Para preman mendengar ucapan itu, wajah mereka langsung berubah dan segera bubar, beberapa yang sudah terlanjur dekat tertawa canggung, “Mana berani mengganggu orang terhormat! Kami hanya kebetulan searah…” Setelah berkata demikian, mereka pun bergegas pergi.

“Di siang bolong, para preman ini berani merampok dan bertindak jahat di kota? Apa mereka tidak takut dihukum?”

Li Tai memandang punggung para preman yang cepat menghilang, merasa heran, “Di sini banyak rumah bangsawan, meski pemerintah tidak peduli, bagaimana mungkin para penghuni membiarkan mereka berkeliaran di sekitar?”

“Walau mereka jahat dan tak tahu malu, para preman ini cukup cerdik, tak berani benar-benar mengganggu atau melukai rumah besar. Jika dihukum pemerintah, paling-paling hanya cambuk atau penjara singkat, begitu terjadi perang mereka segera dibebaskan untuk dijadikan prajurit penjaga kota, jika berjasa malah mendapat hadiah, lama-kelamaan tak takut lagi pada hukum.”

Mendengar penjelasan petugas itu, Li Tai baru memahami bagaimana para preman bisa eksis di kota.

Kota Huazhou berada di garis depan perseteruan antara dua Wangsa Wei, telah beberapa kali dikepung dan diserang, jumlah warga sipil memang sedikit, jadi bahaya dari preman pun terbatas, bahkan saat genting bisa dijadikan pasukan pelengkap.

“Tuan muda bukan wajah yang dikenal di kota, nanti kalau berjalan di jalan, sebaiknya membawa beberapa pengawal dari suku Hu. Para preman melihat rombongan seperti itu akan tahu tuan bukan orang biasa, tentu enggan mengganggu atau menghadang.”

Petugas itu melirik para pengikut Li Tai, lalu memberi saran.

Li Tai mengangguk mendengar saran itu. Meski konflik antara Hu dan Han di Wangsa Wei Barat tidak sekeras di Wangsa Wei Timur, tapi tetap saja, kekuasaan berasal dari pecahan Wangsa Wei Utara yang diperintah oleh suku Xianbei. Memiliki budak dari suku Hu dianggap sebagai status tinggi di mata orang awam.
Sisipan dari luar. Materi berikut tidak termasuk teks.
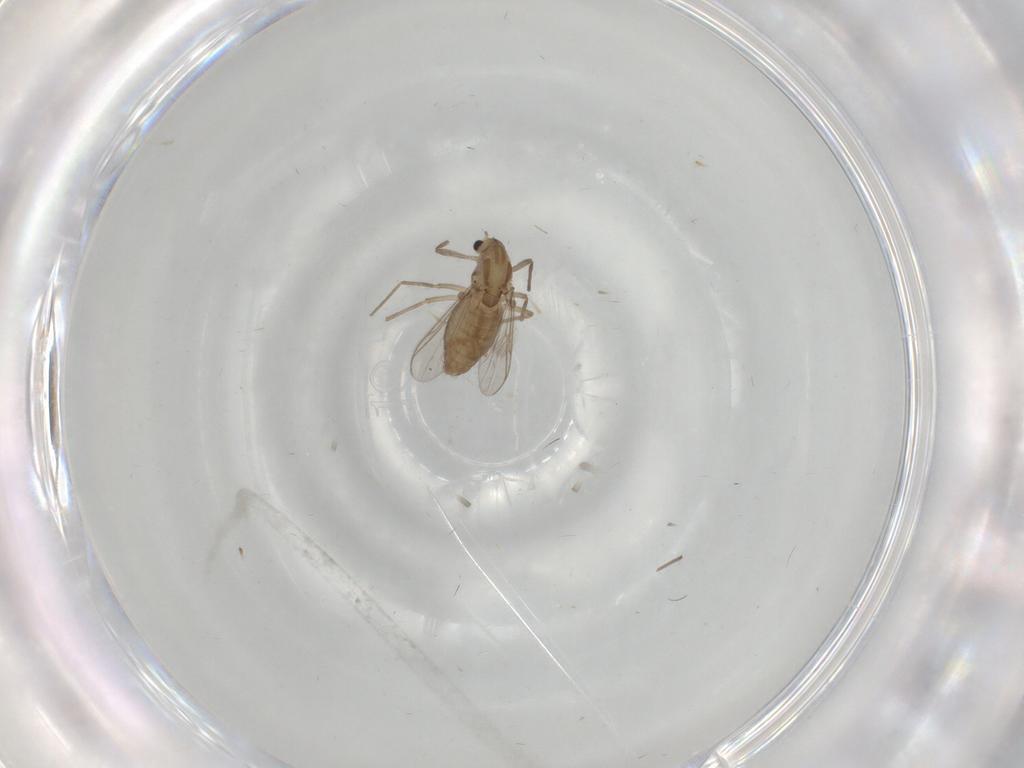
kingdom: Animalia
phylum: Arthropoda
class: Insecta
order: Diptera
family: Chironomidae
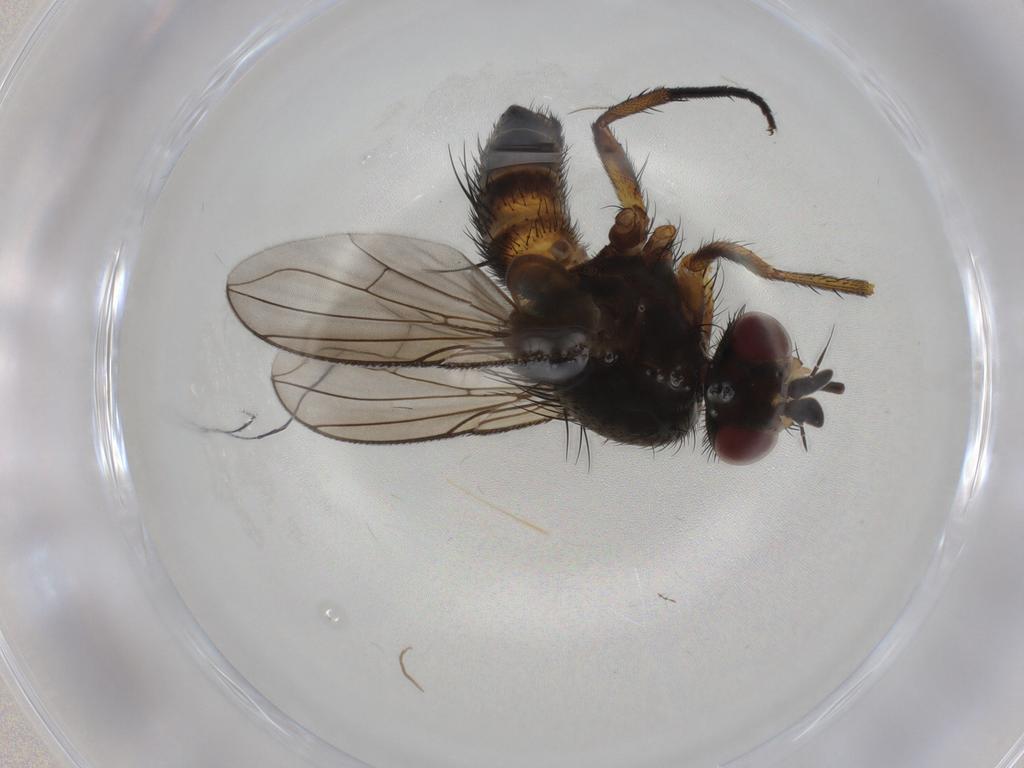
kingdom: Animalia
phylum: Arthropoda
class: Insecta
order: Diptera
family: Tachinidae
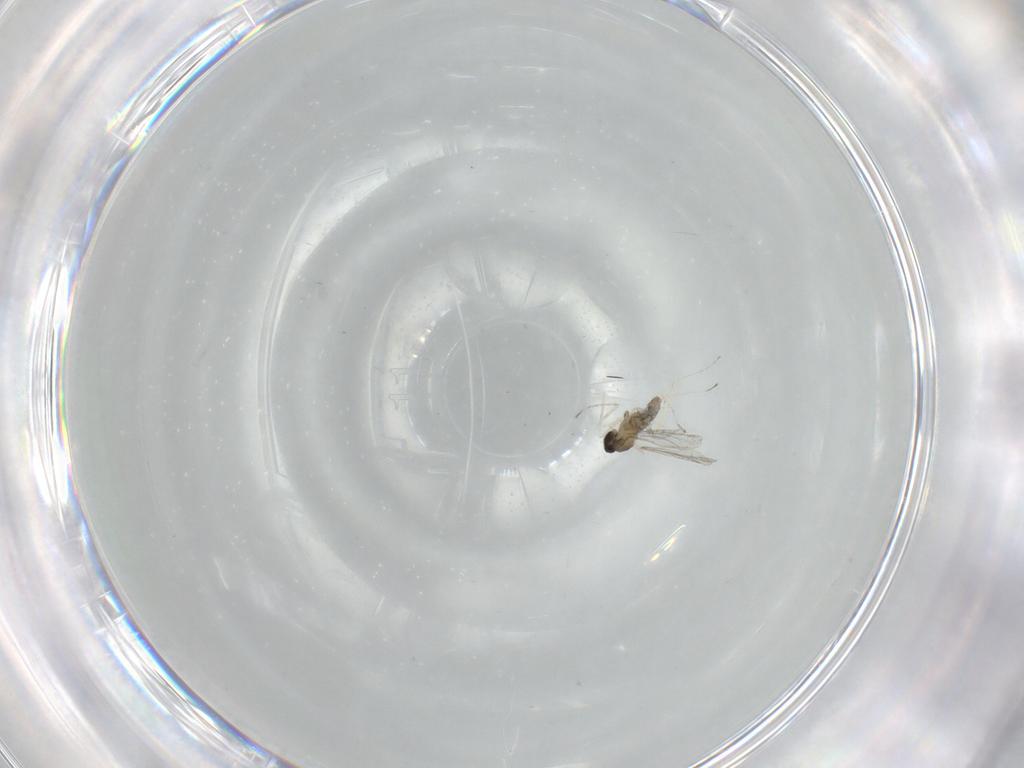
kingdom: Animalia
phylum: Arthropoda
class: Insecta
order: Diptera
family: Cecidomyiidae
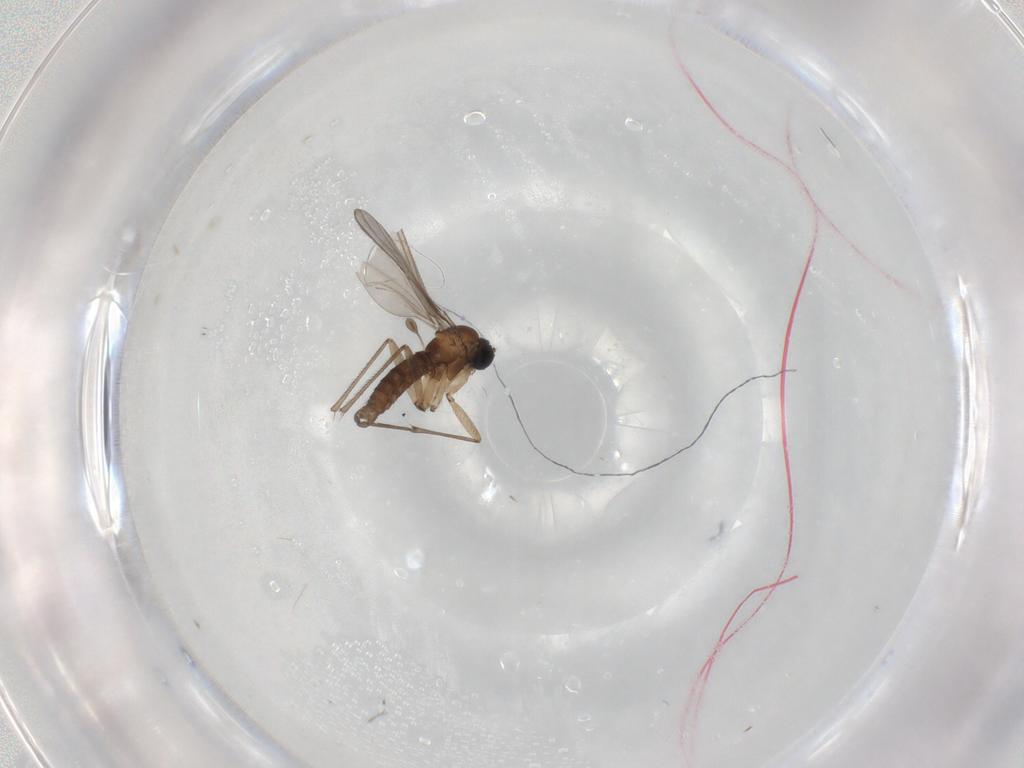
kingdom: Animalia
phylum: Arthropoda
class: Insecta
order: Diptera
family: Sciaridae
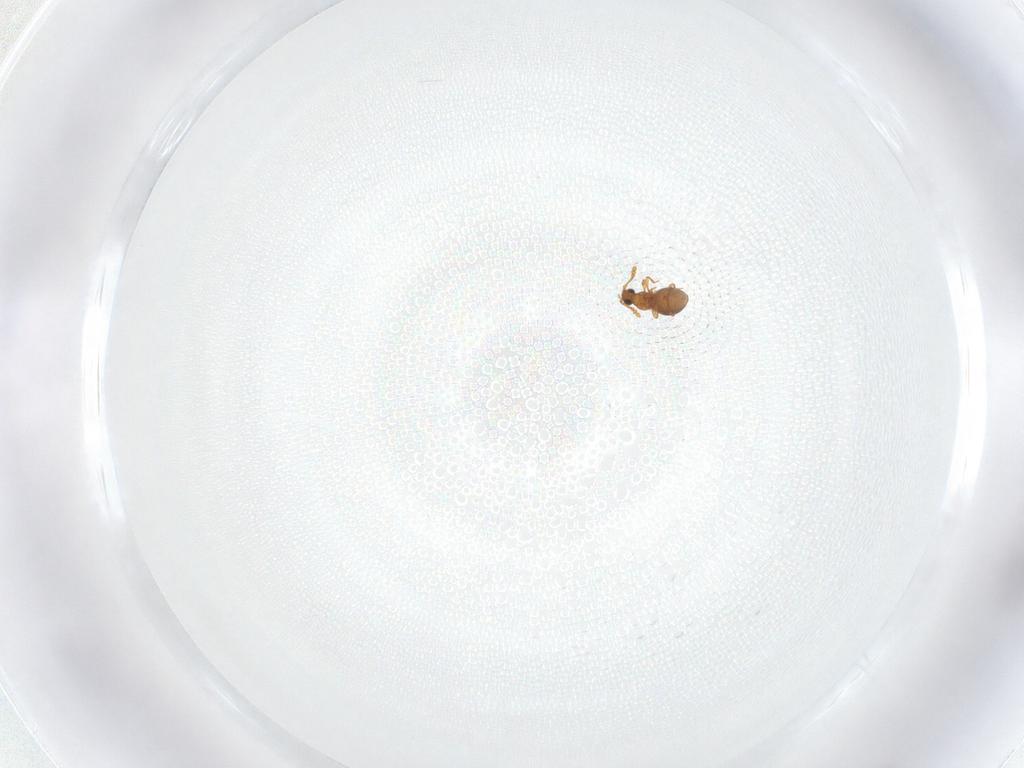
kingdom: Animalia
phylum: Arthropoda
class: Insecta
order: Coleoptera
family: Staphylinidae
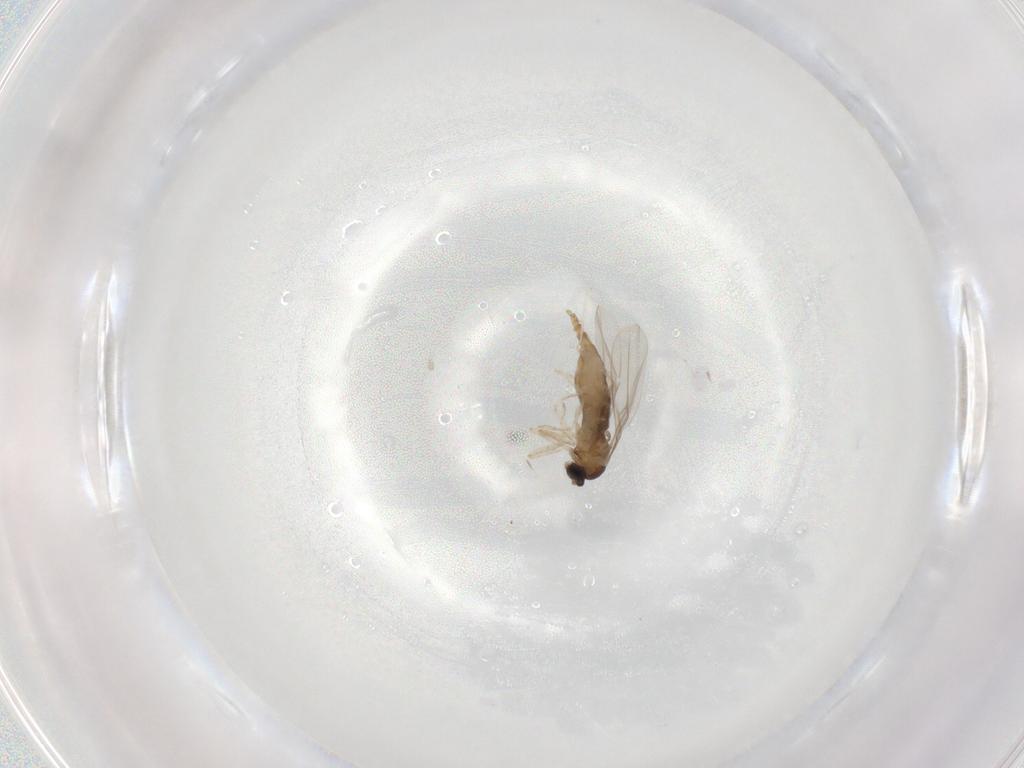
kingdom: Animalia
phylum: Arthropoda
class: Insecta
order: Diptera
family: Cecidomyiidae
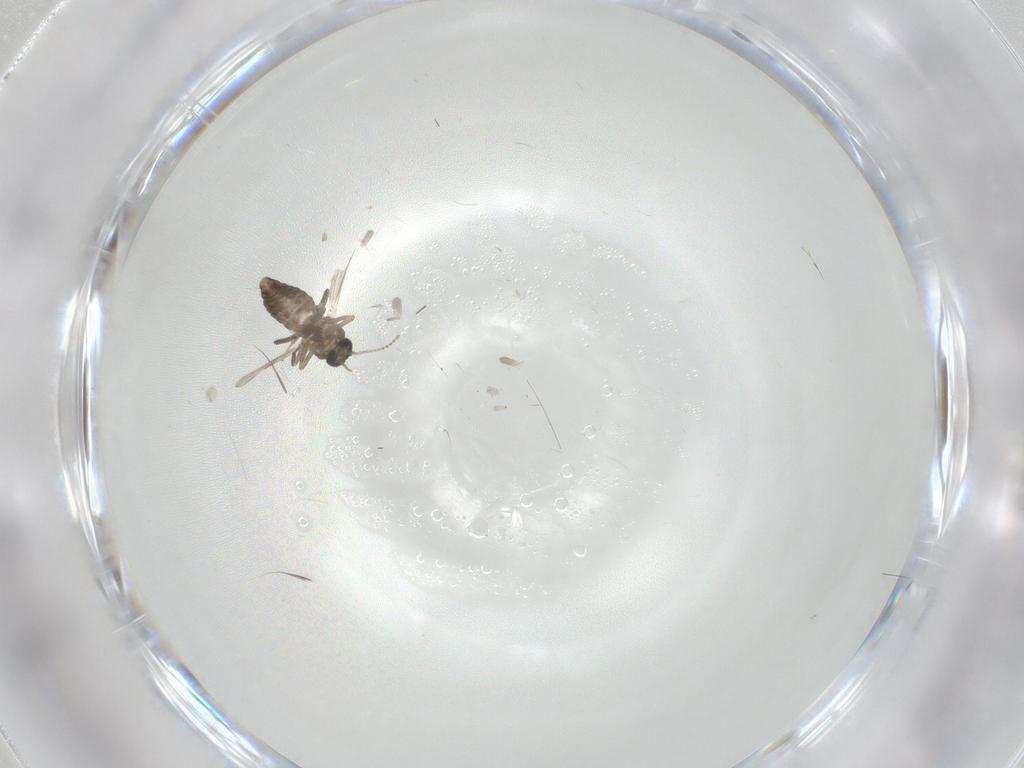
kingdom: Animalia
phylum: Arthropoda
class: Insecta
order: Diptera
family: Ceratopogonidae
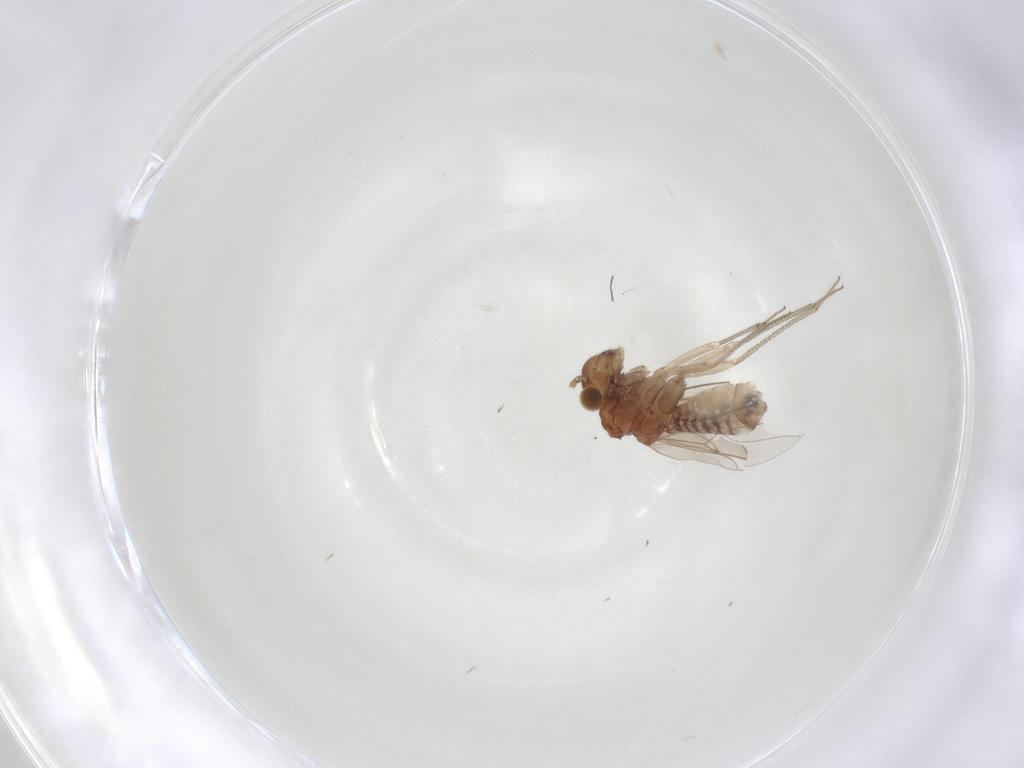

Orang Han harus memanfaatkan orang Xianbei sebagai budak untuk menunjukkan kehormatan di bawah pemerintahan Xianbei; cara pandang ini memang rumit, tetapi menunjukkan bahwa di zaman itu, kelas sosial lebih berpengaruh daripada ras.

Kaisar Gao Yang dari Qi Utara membentuk pasukan elit Baibao Xianbei dari enam unit militer, selain karena para prajurit Xianbei terkenal gagah, mungkin juga untuk memperkuat loyalitas mereka melalui konsep kelas: para pejuang Xianbei terkuat adalah pengikutku, yang lain mana berani melawan?

Meninggalkan pembahasan itu, rombongan berjalan lagi beberapa saat di gang, jalanan mulai macet, kereta dan pengikut yang banyak membuat gang yang sempit hampir tak bisa dilewati.

“Pintu merah di depan adalah kediaman Jenderal Ruogan Hui, melihat keramaian ini, pengikut tak bisa masuk ke dalam. Apakah tuan membawa kartu nama? Izinkan saya masuk dan mencari pelayan rumah untuk menjemput.”

Melihat situasi, Li Tai segera memberikan kartu namanya kepada petugas, dirinya dan para pengikut turun dari kuda dan menunggu di pinggir jalan.

Tak lama kemudian, petugas yang mukanya berminyak karena keringat kembali, diikuti dua pelayan dari rumah Ruogan Hui, salah satunya adalah prajurit pribadi Ruogan Hui yang pernah pulang bersama mereka sebelumnya.

“Hari ini banyak tamu yang datang memberi ucapan selamat, tuan hanya menunggu di aula utama, bukan bermaksud mengabaikan Tuan Li.”

Prajurit pribadi itu tahu tuannya sangat menghargai Li Tai, sehingga bersikap ramah, menyuruh pelayan lain membawa pengikut dan kuda Li Tai ke tempat lain, sementara ia sendiri mengantar Li Tai masuk ke rumah.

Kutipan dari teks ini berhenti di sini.